Extracted text:
------------------------

Other jurists, such as Adam Smith and James Madison, were more skeptical of natural authority. They located the efficacy of reason in its pursuit of personal interests, and they doubted the efficacy of central powers to promote disparate interests. People act rationally to advance their interests, and officials overstep when they act for some collective end.

Despite their differences, those thinkers shared the confidence of the influential English jurist William Blackstone that people are generally competent to pursue their own "true and substantial happiness," and that the private, customary, and duly-enacted laws of the people are just products of self-governance and are entitled to deference. Scientific expertise is not a source of competence to plan the lives of others.

Those commitments to self-governance do not appear in Bagehot, not even for the purpose of dismissing them. Instead, Bagehot chose a softer target. He denigrated the notion, which he supposed "pervadingly latent" in older political thought, "that all human beings might… be brought to the same level" of political responsibility. (Possibly his target was Benjamin Disraeli.[9]) The "plain facts" and scientific observation had discredited this "notion," and teach us instead that the lower and middle orders of society are comprised of crude and uncurious people, "scarcely more civilized than" our ancient ancestors, who lived "dismal" lives, "without culture, without leisure, without poetry, almost without thought—destitute of morality, with only a sort of magic for religion."[10]

These plain facts explain the deficiencies of republics, Bagehot insisted. In contrast to England, whose people obey the government because of their superstitious attachment to the Queen, republics must "appeal to understanding." A constitution that preserves a stratified society will be superior "so long as the human heart is strong and the human reason weak."[11]

The obvious solution to weak reason is to educate people. But determinism permeated Bagehot's mind, and he was skeptical of civil society, so he limited civic education to Parliamentary speeches for the purpose of manipulating voters. From age 16, Bagehot had studied at what a biographer called that "Godless institution," University College, London. He appears to have absorbed its reductionist pragmatism thoroughly. A classmate later recounted debating with Bagehot "whether the so called logical principle of identity (A is A) were entitled to rank as a law of thought or only as a postulate of language."[12] It seems that Bagehot and his classmates anticipated post-modernism by more than a century.

------------------------

Record list:
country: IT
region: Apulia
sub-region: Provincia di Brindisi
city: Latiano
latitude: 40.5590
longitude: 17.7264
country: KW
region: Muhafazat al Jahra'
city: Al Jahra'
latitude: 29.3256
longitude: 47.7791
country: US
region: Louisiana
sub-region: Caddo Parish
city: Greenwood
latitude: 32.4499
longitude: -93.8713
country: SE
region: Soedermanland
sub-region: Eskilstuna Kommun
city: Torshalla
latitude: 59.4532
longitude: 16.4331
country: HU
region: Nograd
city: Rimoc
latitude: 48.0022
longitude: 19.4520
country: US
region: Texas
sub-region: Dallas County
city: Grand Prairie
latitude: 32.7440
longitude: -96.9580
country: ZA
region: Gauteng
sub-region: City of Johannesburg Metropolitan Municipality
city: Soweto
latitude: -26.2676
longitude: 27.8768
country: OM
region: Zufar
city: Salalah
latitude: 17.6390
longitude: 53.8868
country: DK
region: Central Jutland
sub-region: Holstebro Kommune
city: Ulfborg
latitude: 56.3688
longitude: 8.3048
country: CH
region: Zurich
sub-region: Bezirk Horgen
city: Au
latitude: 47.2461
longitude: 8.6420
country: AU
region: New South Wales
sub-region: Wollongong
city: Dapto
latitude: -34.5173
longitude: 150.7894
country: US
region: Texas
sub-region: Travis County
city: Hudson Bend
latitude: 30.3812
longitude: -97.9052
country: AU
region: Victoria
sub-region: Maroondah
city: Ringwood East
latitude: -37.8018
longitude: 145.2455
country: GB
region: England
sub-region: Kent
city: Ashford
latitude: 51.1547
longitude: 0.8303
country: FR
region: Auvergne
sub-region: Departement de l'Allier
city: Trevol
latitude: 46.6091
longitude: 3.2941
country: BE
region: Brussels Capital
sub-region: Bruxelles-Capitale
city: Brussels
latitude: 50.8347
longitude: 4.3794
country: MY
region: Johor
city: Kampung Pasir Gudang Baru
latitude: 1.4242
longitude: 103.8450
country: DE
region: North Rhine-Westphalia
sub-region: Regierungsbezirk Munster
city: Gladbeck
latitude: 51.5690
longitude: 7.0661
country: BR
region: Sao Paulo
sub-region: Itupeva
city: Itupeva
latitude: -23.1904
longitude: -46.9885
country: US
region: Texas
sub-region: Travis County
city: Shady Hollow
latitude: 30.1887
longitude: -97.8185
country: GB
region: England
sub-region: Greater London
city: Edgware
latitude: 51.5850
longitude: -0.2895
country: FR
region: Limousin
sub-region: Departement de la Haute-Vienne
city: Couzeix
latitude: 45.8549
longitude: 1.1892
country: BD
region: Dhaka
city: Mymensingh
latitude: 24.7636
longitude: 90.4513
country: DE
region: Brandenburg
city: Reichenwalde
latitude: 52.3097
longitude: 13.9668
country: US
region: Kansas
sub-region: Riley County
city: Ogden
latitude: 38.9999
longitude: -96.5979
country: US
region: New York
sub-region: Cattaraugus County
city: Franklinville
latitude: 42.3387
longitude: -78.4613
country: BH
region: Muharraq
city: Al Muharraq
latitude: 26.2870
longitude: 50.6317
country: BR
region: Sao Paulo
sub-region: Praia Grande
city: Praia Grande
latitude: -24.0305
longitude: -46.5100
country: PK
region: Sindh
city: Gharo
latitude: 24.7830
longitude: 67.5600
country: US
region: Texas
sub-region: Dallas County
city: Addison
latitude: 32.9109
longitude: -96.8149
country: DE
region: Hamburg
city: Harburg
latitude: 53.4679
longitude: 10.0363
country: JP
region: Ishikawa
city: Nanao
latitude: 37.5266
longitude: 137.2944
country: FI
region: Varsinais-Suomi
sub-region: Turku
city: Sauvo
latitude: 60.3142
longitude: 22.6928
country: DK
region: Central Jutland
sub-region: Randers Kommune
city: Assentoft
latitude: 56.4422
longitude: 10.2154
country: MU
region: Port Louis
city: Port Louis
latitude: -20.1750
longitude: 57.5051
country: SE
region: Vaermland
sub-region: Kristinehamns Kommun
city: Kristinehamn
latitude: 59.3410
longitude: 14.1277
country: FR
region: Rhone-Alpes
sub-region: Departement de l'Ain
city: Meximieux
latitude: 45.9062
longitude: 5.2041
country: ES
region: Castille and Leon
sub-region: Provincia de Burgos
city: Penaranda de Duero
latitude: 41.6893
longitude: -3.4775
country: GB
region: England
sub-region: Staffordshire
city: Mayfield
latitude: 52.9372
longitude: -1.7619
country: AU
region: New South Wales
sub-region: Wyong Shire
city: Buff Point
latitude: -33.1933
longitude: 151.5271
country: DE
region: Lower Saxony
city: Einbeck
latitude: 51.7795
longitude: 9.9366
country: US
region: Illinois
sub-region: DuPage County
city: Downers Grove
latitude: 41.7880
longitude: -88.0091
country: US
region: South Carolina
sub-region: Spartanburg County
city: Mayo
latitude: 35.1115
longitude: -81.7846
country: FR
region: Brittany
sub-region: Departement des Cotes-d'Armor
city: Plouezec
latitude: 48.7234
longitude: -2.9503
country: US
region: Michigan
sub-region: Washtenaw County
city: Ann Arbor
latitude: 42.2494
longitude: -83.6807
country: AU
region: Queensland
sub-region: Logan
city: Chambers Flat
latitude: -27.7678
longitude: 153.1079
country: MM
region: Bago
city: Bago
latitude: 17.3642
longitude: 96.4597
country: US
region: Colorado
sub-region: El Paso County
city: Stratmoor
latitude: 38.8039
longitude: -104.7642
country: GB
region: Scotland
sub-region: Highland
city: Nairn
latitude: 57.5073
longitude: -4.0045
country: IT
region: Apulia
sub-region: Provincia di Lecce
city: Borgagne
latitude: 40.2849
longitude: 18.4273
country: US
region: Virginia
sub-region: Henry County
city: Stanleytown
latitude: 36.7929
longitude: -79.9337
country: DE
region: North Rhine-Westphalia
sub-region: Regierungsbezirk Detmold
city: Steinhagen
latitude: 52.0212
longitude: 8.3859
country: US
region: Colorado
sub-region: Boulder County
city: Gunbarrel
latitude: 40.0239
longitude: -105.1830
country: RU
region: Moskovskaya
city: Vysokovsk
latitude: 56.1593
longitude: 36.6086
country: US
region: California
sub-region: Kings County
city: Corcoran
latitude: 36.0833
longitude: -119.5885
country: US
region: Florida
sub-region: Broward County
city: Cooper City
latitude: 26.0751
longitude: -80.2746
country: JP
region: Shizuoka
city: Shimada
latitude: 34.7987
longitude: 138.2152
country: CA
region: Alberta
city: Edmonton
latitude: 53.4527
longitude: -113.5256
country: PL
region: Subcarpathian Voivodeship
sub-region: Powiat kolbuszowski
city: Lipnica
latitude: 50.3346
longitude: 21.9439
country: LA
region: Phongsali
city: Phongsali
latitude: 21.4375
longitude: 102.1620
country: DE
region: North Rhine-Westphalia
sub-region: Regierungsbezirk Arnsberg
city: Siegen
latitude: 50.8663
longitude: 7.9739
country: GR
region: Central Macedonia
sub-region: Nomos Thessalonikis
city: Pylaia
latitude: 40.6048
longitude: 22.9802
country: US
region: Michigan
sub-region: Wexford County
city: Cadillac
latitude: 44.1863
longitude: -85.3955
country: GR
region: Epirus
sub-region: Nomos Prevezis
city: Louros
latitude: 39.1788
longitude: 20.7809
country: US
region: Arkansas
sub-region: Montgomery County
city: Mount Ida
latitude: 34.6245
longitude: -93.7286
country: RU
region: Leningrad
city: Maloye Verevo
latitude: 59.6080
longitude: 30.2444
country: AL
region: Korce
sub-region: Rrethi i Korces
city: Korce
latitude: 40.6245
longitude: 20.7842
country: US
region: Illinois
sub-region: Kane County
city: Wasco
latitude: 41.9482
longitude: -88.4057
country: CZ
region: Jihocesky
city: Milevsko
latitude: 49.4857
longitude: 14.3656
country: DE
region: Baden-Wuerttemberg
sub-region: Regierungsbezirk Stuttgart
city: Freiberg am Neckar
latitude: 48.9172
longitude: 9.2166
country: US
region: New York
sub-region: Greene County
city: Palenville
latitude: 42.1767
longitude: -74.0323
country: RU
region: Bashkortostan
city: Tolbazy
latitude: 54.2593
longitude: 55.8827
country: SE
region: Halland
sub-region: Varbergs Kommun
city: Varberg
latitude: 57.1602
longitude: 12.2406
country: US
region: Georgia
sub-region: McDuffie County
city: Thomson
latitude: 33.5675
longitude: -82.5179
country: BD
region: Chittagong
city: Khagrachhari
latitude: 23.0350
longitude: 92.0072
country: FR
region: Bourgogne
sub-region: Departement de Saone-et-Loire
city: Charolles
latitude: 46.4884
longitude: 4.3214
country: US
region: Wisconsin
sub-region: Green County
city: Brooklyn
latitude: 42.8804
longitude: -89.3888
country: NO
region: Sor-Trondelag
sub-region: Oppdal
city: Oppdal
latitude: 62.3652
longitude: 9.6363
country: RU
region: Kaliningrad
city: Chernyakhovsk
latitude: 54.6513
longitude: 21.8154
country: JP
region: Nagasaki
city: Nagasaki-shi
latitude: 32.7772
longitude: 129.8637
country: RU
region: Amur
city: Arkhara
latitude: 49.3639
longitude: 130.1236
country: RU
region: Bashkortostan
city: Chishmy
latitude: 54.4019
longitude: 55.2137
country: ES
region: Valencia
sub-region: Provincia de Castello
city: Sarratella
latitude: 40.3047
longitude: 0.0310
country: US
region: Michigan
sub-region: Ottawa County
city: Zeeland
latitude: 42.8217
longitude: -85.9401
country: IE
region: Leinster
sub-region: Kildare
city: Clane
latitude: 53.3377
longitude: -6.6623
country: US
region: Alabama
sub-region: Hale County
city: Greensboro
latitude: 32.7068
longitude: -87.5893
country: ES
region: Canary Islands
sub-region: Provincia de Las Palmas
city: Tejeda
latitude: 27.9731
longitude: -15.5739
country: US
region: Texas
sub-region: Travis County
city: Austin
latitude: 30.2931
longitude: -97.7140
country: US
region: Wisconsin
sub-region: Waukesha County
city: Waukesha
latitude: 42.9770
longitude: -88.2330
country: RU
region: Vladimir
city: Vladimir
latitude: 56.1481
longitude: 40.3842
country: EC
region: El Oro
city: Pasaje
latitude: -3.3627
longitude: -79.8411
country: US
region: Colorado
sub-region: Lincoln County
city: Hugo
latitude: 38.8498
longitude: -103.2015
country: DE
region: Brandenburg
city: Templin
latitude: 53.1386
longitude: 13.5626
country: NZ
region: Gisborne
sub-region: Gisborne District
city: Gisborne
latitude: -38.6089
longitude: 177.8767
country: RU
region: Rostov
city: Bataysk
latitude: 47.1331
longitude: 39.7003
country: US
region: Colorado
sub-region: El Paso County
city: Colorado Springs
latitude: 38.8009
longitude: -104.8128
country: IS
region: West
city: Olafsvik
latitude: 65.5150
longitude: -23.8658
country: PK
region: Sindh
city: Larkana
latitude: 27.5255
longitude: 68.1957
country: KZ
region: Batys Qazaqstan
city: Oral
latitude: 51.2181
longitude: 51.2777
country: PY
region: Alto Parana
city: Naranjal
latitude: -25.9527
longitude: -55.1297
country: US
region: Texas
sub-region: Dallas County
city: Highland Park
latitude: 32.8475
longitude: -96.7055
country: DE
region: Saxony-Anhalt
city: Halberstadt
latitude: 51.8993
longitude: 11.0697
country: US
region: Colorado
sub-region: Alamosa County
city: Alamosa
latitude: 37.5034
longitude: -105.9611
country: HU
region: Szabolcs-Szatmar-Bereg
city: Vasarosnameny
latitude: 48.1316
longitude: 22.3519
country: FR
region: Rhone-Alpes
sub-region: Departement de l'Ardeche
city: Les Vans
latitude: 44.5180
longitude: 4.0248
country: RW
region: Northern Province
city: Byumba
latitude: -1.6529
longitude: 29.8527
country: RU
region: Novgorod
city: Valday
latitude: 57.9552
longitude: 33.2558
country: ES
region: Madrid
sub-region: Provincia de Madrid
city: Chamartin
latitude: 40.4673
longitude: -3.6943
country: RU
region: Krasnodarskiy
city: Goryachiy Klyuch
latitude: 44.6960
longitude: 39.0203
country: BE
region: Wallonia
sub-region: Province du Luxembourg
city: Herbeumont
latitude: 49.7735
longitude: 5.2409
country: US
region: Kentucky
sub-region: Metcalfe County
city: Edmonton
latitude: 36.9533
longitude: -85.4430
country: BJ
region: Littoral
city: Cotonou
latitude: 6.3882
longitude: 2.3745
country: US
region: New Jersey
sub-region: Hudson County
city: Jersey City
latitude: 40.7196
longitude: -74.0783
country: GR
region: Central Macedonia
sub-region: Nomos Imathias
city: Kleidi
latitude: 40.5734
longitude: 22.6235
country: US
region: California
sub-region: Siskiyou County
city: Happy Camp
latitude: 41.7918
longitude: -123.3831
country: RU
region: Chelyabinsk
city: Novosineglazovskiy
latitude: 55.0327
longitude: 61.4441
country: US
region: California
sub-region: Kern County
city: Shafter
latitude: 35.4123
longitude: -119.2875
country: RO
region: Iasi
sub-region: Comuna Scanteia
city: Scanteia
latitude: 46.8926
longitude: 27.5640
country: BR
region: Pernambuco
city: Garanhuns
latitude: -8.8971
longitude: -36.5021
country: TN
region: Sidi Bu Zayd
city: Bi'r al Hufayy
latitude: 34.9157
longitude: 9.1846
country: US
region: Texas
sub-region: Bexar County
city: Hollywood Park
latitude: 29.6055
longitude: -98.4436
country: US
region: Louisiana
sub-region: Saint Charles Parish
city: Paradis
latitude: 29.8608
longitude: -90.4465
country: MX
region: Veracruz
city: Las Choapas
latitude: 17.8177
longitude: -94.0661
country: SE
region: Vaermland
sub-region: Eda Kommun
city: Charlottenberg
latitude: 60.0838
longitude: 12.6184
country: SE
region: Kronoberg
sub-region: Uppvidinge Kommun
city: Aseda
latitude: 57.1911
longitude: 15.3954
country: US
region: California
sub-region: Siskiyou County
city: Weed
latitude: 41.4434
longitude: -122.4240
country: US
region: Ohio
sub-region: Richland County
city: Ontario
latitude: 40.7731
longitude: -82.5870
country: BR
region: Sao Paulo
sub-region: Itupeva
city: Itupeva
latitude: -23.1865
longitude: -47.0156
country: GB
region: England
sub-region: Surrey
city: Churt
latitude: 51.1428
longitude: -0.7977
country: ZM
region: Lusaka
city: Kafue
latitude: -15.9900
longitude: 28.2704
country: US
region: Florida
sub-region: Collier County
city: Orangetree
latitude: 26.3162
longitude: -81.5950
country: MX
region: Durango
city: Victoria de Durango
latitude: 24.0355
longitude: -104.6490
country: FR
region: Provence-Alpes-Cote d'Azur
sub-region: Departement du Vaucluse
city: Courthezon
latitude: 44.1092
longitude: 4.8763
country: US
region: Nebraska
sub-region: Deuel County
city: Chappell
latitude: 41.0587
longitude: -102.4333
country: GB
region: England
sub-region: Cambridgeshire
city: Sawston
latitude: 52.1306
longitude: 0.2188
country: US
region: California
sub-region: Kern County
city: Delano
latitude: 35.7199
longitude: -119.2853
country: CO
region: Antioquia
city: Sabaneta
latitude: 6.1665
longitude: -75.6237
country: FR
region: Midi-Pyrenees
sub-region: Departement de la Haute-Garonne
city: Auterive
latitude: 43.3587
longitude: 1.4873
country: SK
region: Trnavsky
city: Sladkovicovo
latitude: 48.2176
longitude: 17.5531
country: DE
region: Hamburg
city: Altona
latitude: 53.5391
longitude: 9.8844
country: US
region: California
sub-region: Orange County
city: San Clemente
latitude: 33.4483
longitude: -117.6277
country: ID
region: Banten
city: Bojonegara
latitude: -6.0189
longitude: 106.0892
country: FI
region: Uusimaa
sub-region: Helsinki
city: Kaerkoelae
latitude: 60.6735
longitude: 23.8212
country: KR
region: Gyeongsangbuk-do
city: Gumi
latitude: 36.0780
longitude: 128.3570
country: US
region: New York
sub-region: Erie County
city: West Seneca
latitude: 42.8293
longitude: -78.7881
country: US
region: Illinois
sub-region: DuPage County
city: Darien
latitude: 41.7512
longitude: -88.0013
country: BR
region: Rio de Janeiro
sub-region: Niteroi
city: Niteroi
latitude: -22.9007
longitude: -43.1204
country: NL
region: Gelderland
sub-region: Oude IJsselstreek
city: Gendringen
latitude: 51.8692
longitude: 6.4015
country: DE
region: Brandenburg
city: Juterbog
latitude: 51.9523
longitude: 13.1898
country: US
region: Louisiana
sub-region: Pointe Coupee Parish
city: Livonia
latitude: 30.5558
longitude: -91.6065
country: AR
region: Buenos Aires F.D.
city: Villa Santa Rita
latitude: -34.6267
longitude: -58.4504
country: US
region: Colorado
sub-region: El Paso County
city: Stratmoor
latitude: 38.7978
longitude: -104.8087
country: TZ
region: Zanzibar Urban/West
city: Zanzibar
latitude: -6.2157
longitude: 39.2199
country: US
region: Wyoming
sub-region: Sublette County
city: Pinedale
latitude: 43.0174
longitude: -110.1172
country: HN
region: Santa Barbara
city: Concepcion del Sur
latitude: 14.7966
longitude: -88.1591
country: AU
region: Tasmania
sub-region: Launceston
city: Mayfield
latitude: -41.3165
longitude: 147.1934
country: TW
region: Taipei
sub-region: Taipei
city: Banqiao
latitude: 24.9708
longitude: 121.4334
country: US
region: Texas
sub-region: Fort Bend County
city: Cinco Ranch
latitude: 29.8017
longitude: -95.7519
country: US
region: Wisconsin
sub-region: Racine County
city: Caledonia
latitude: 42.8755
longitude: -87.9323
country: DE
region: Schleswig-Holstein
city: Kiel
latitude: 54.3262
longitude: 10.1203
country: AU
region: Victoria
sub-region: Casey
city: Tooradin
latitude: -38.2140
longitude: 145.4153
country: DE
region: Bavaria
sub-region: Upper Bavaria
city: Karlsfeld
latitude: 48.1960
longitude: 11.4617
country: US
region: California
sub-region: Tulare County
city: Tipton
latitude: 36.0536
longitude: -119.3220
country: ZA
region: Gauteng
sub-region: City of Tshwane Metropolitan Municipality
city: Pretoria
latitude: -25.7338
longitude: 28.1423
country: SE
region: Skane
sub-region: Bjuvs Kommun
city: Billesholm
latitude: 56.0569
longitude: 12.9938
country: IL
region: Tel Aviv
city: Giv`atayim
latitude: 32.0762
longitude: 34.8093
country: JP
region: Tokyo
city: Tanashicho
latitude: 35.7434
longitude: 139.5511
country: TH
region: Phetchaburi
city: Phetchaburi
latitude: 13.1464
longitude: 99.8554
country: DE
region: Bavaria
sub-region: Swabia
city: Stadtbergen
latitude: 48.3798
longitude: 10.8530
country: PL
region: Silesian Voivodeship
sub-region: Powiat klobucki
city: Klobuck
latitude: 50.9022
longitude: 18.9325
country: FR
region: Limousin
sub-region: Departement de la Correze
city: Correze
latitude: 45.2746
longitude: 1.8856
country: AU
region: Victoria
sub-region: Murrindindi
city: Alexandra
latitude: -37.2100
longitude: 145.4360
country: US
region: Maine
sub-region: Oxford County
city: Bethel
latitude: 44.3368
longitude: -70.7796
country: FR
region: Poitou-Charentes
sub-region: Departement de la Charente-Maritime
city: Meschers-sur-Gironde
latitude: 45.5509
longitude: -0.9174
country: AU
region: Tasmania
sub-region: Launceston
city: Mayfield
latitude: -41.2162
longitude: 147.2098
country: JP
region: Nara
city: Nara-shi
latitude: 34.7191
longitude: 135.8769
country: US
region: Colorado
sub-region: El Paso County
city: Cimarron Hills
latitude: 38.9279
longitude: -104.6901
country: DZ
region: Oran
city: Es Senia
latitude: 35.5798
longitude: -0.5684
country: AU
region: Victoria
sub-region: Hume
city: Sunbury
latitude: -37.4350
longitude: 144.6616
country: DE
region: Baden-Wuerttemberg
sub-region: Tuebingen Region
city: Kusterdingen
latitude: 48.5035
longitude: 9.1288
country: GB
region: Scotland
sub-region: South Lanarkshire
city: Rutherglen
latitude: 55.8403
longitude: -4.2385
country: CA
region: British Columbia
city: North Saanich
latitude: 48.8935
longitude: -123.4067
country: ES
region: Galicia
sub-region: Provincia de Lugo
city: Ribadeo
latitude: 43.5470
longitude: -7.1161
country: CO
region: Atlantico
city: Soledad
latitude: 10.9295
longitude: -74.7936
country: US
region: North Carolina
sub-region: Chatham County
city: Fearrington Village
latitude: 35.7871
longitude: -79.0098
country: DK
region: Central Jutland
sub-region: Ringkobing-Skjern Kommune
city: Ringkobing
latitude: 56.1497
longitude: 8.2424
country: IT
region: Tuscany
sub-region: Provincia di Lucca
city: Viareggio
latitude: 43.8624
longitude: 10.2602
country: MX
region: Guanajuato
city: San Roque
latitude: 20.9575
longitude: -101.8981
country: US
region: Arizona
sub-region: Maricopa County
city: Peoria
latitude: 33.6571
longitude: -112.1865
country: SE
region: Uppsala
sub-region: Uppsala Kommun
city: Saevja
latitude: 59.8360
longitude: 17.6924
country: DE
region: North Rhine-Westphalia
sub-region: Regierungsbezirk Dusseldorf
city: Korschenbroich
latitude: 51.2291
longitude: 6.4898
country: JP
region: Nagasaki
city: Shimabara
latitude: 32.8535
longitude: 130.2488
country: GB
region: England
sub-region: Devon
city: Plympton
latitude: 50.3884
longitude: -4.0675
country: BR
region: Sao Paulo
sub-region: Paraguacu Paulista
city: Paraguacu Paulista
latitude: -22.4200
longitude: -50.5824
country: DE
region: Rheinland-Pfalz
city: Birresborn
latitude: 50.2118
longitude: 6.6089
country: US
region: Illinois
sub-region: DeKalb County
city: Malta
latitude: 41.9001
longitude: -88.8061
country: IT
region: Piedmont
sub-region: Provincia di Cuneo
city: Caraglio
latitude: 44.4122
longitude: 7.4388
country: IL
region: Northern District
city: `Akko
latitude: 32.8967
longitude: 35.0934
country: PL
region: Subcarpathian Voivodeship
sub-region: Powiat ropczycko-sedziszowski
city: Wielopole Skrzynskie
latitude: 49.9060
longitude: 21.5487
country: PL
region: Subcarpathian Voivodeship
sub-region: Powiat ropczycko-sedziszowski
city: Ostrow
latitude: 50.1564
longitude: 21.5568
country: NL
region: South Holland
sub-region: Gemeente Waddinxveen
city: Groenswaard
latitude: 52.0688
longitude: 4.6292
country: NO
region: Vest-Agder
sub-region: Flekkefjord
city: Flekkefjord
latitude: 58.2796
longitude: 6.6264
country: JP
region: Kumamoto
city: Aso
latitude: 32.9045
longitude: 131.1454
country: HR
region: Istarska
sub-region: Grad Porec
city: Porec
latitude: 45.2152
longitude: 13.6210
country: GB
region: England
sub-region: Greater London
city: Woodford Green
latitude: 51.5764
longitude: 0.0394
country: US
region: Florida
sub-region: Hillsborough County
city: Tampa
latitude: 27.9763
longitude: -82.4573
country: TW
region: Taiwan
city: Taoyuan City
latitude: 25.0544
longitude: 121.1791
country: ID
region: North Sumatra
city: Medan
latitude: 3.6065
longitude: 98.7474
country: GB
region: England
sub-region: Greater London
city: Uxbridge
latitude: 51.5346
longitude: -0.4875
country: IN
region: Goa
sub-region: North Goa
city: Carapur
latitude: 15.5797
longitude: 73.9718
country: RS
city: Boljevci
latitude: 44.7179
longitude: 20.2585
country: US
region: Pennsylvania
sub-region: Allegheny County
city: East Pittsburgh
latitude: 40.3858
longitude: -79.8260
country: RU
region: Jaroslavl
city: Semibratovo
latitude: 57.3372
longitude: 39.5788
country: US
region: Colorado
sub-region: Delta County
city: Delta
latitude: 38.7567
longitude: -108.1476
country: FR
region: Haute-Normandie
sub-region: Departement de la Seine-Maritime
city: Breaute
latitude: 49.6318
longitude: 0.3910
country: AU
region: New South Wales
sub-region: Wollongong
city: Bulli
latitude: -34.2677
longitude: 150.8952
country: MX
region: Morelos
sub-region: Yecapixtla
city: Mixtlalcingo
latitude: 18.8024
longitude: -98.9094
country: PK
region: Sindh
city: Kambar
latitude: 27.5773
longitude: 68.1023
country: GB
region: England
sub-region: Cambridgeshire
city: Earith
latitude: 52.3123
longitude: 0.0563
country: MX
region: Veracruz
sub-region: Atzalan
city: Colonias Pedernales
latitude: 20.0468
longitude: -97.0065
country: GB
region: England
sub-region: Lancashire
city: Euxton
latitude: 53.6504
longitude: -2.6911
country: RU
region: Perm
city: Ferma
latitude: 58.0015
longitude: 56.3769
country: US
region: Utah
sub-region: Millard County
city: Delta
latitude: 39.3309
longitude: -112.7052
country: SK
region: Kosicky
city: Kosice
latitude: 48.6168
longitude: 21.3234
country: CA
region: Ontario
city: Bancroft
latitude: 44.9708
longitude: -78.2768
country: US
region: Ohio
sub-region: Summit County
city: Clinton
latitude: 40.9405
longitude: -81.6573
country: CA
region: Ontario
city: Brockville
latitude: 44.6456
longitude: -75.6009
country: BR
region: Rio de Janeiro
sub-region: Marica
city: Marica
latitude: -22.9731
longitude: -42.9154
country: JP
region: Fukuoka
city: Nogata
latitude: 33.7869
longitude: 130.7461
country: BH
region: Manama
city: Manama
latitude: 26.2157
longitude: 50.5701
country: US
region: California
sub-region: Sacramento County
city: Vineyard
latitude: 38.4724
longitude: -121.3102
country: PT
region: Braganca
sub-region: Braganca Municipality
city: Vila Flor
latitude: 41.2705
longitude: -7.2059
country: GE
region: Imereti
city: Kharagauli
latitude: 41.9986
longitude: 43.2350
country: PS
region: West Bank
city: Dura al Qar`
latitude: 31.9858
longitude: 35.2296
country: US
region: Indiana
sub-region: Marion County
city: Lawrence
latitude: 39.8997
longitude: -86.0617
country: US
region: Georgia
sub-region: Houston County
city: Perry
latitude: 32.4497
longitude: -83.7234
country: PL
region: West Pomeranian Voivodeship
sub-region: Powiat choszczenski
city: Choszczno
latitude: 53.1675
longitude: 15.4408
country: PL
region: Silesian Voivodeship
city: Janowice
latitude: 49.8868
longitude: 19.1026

------------------------

What you need to do:
(a) Answer from the Bagehot passage, one line each:
(i) Which English jurist held that people are generally competent to pursue their own "true and substantial happiness"?
(ii) At what age did Bagehot begin studying at University College, London?
(iii) According to Bagehot, why do the people of England obey the government?
(b) Please identify every line of the entries that contains the string "Departement", and copy each such line in full. Case counts.
The entries and the Bagehot passage come from separate, unrelated sources.

Full solutions:
(a)
(i) William Blackstone
(ii) 16
(iii) Because of their superstitious attachment to the Queen

(b)
sub-region: Departement de l'Allier
sub-region: Departement de la Haute-Vienne
sub-region: Departement de l'Ain
sub-region: Departement des Cotes-d'Armor
sub-region: Departement de Saone-et-Loire
sub-region: Departement de l'Ardeche
sub-region: Departement du Vaucluse
sub-region: Departement de la Haute-Garonne
sub-region: Departement de la Correze
sub-region: Departement de la Charente-Maritime
sub-region: Departement de la Seine-Maritime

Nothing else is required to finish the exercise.